The sailors' remains were recovered when the submarine H.L. Hunley was brought up in 2000 from the bottom of the Atlantic Ocean, where it sank shortly after downing the Union blockade ship Housatonic in 1864. The Hunley was the first submarine to sink an enemy ship during a war.
A Hunley Commission member said no formal request has been made, but a Web site listing details of funeral plans had initially included two days in the Capitol.
Such an honor has been reserved for sitting or long-serving congressmen in recent years.

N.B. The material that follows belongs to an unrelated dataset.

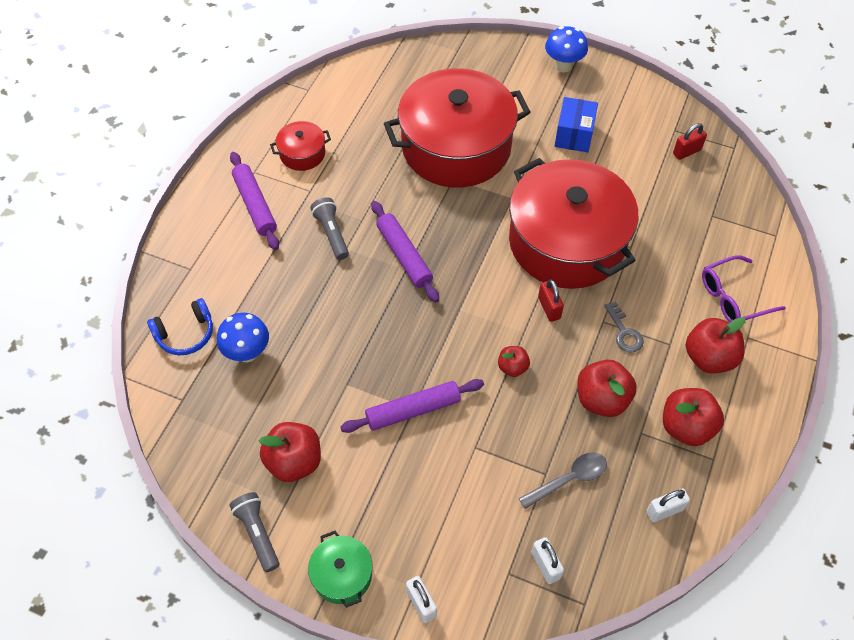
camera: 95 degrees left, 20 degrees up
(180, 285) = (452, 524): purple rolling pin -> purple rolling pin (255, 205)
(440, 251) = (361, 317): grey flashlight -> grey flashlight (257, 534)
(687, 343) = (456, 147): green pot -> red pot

Some question whether Confederate soldiers should be honored in such a way, including state Sen. Darrell Jackson, who said he would oppose any plan to give high public honors to the dead Confederates.
"Can you imagine how we would be perceived by the rest of the world honoring these men who fought for slavery?" said Jackson, the descendant of slaves.
State Sen. John Courson, also a Hunley Commission member, said the panel has not requested to have the bodies lie in state, but he said it would be appropriate.
"This is a funeral," he said. "It has nothing to do with the Confederate battle flag, and it should be done with dignity and honor."
The governor, speaker of the House and president pro tem of the Senate, who are all Republicans, have the power to decide who can lie in state. The head of the Senate, Glenn McConnell, is a Confederate re-enactor and is leading the effort to raise funds. $40 million for a Hunley museum.
Other critics question the fairness of honoring Confederate soldiers while not giving U.S. soldiers the same treatment.
"We have had many in South Carolina who have given their lives," said state Rep. Joe Neal. "And we have not had this kind of recognition for them."